Я не успеваю увернуться, и кровавый кусок прилетает мне в живот. Я сгибаюсь, оступаюсь, делаю шаг назад, и едва удерживаю равновесие.

— Очень жаль, что отец Макса самоликвидировался. Я хотела, чтобы он видел, как страдает его сын. Но я тешу себя надеждой, что они с Мариной разбились из-за меня, пусть и опосредованно. Это я поставила в её квартире камеры. И в ту ночь перед свадьбой Макса его отец обнаружил их. Ох и срач у них с Мариной начался! Видимо, в машине продолжили. Нельзя выяснять отношения, когда ведёшь автомобиль. Иначе — бам! Как думаешь, могло так произойти?

— Мне всё равно.

— Тебе они тоже не нравились, да? — она широко улыбается. — Макса твоего обидели. Предатели, поделом им. Ты не обманула? Действительно простила его?

Я ничего ей не отвечаю.

— Не хочу, чтобы он был счастлив. Макс этого не заслужил. Он ведь такой же, как его отец. Пойдёт по головам ради своей цели. Тебе ли не знать, Даша? Я думала, тебе не понравилось то, что он сделал с тобой. Но ты оказалась тёмной лошадкой, зря я на тебя поставила. Ганг, опасность.

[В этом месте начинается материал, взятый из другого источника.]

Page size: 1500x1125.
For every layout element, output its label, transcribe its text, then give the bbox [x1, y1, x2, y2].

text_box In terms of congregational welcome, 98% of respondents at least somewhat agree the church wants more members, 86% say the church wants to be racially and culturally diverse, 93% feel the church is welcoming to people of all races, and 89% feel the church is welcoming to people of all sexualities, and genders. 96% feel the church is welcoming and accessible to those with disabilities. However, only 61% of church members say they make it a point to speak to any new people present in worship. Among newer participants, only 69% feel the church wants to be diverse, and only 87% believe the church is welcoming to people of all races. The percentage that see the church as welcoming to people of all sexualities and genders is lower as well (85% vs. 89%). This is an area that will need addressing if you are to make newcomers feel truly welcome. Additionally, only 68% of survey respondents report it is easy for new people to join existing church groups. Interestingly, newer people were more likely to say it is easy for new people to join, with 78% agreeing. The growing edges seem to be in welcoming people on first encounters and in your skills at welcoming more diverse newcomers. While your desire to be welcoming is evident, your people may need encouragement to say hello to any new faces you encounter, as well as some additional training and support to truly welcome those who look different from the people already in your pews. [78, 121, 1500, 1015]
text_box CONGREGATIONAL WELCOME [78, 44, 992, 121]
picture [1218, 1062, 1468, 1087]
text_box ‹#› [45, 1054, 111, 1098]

Собака вдруг сфокусировала на мне взгляд.

Показала длинные зубы.

Зарычала.

— Ганг, фас!

50. Макс

Крон с громким лаем бросился к своей миске. Воробей, который пытался своровать немного гречки, всплеснул крыльями и вихрем промчался мимо нас.

Ванька испугался. Вздрогнул, уставился на собаку, и схватился маленькой ручкой за ворот моей футболки.

— Обижается на птичку. Мог бы и не жадничать, злодей. Ну не бойся. Он не на нас лает. Подожди-ка, малыш, — вытаскиваю из кармана трезвонящий мобильник. — Мне надо ответить. Мил!